Nunca olvidaré los primeros capítulos que vi de “Los Simpsons”. A fines de los ochenta, esa era primitiva sin redes sociales, el mundo tenía un orden: eras comunista o capitalista, rico o tercermundista, eras niño –y veías dibujos animados– o adulto –y veías series con personas de carne y hueso–. La vida era simple.
Entonces cayó el Muro de Berlín. Y llegaron estas caricaturas amarillas y contrahechas llenas de referencias al sexo y a la vida gris de la clase media.
En los años noventa, década triunfal del yuppie, cuando los filósofos estadounidenses proclamaban el fin de la historia y el conflicto más sonado de la página internacional eran las felaciones a Bill Clinton en el ‘despacho oral’, los Simpson acabaron representando la mejor crítica al sueño americano. Aquella familia con un padre atontado a cargo de la seguridad de un reactor nuclear, un hijo desadaptado, una niña talentosa –y por eso mismo, aun más desadaptada– y una madre sensata –y por eso mismo, esclava del atontado– resultaban más reales que la realidad, y acabaron inspirando copias (“Family Man”), copias de las copias (“American Dad”), e incluso literatura y cine independiente. Nunca antes los dibujitos habían sido tan influyentes.

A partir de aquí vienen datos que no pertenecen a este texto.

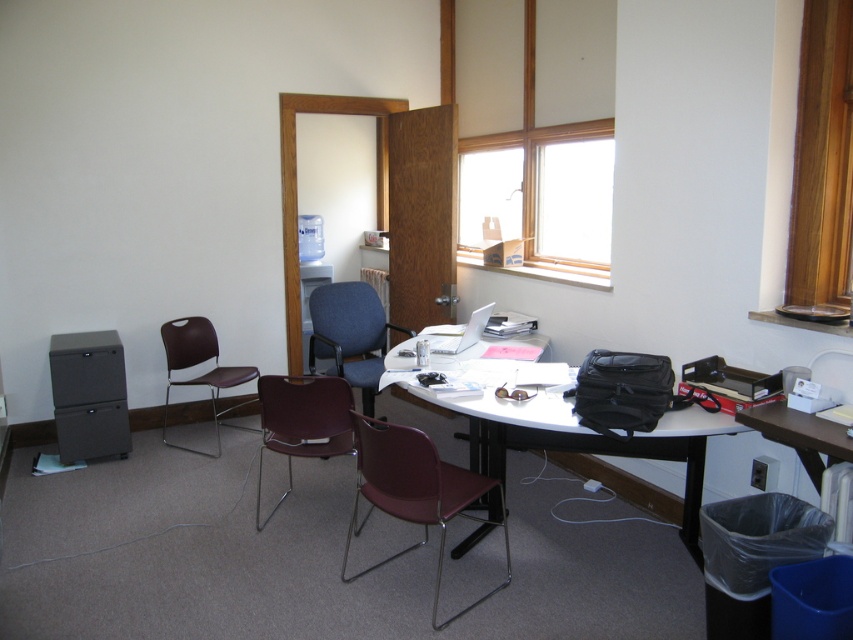
You are standing in the office and want to pick up an item from the table. The item you want is located at point (494, 70). However, there is another item blocking your view at point (335, 333). Will you be able to see the item you want without moving your head?

Point (494, 70) is further to the camera than point (335, 333), so yes, you can see the item at point (494, 70) without moving your head because it is closer to you than the blocking item at point (335, 333).

You are organizing a meeting in the office and need to place a large poster on the wall. The poster is the same size as the wooden frame at upper center. Will it fit on the matte black table at center without overlapping the edges?

The wooden frame at upper center is larger in size than the matte black table at center. Since the poster is the same size as the wooden frame, it will not fit on the matte black table at center without overlapping the edges because the table is smaller than the poster.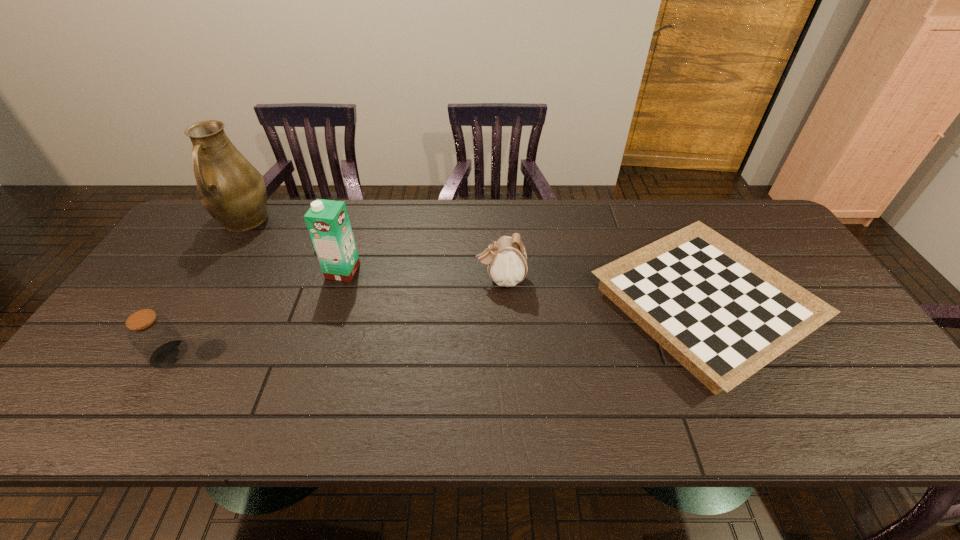
At what (x,y) coordinates should I click in order to perform the action: click on object present at the far left corner. Please return your answer as a coordinate pair (x, y). Looking at the image, I should click on (229, 187).

Identify the location of object that is positioned at the far right corner. (722, 313).

Locate an element on the screen. Image resolution: width=960 pixels, height=540 pixels. object that is positioned at the near right corner is located at coordinates (722, 313).

You are a GUI agent. You are given a task and a screenshot of the screen. Output one action in this format:
    pyautogui.click(x=<x>, y=<y>)
    Task: Click on the free region at the far edge
    This screenshot has width=960, height=540.
    Given the screenshot: What is the action you would take?
    pyautogui.click(x=525, y=236)

This screenshot has height=540, width=960. In the image, there is a desktop. In order to click on free region at the near edge in this screenshot , I will do `click(510, 427)`.

Locate an element on the screen. vacant region at the left edge of the desktop is located at coordinates (152, 305).

Where is `free space at the right edge of the desktop`? The image size is (960, 540). free space at the right edge of the desktop is located at coordinates (828, 374).

Find the location of `free space at the far right corner of the desktop`. free space at the far right corner of the desktop is located at coordinates (773, 232).

Image resolution: width=960 pixels, height=540 pixels. Identify the location of empty space between the pitcher and the checkerboard. (473, 263).

Where is `free space between the third object from right to left and the pouch`? The height and width of the screenshot is (540, 960). free space between the third object from right to left and the pouch is located at coordinates (421, 275).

Durante las tres décadas que lleva en antena “Los Simpson”, su creador Matt Groening no ha necesitado trabajar mucho más. Hasta ahora, su sarcasmo solo se había vuelto a desplegar en “Futurama”, una sátira de ciencia ficción cuya predicción básica se ha cumplido: el mundo del futuro es igual de consumista y absurdo que el que vio nacer a los Simpson, solo que más diverso, y lo más entretenido que han dado estos años de globalización es que, hoy en día, un humano prototípico puede salir con ejemplares de diferentes razas, múltiples orígenes planetarios, más de tres sexos y un número variable de ojos.
Con esos antecedentes, es obligatorio echarle un vistazo al primer experimento de Groening en Netflix, “(Des)encanto”, aunque solo sea para juzgar cómo le sienta al autor el siglo XXI. Y mi veredicto es: de maravilla.
Vuelve el humor negro y la imaginación desbordante, llenos de orgías con morsas y elfos drogadictos, pero esta vez el escenario es un reino de leyenda medieval llamado, qué adecuado, Utopía. La protagonista, la princesa Bean, se siente aprisionada en su rol de Alteza. Está desesperada por la obligación de dar un heredero a su dinastía mientras solo ansía divertirse con algún plebeyo –o noble, o hechicero, o vikingo–. Su mejor amigo es un demonio perverso. Ah, y padece de una ligera debilidad por el alcohol.
Joaquín Sabina cantaba que “las niñas ya no quieren ser princesas”, y el verso se ha hecho más cierto con el paso de las décadas. En plena era del #MeToo, “(Des)encanto” resulta plenamente actual como alegoría de una femineidad harta de las obligaciones de la tradición. Las aventuras de la princesa Bean son la historia de una mujer tratando de ser más que un útero. Y la metáfora se desarrolla sin ápice de corrección política, recordándonos que el humor es un arma de crítica social mucho más poderosa que los clichés.
Pero resulta especialmente interesante que “(Des)encanto” haya aparecido precisamente este año. Porque durante los últimos meses, hemos oído a Ricardo Belmont explicando que su esposa le toca la cosita. Al brasileño Bolsonaro diciendo que su hijo no sale con bigotudos. O a Donald Trump... bueno, en cualquier día normal. En un mundo en que hasta los líderes políticos actúan como púberes, Matt Groening nos recuerda que lo único adulto que nos queda son los dibujitos animados.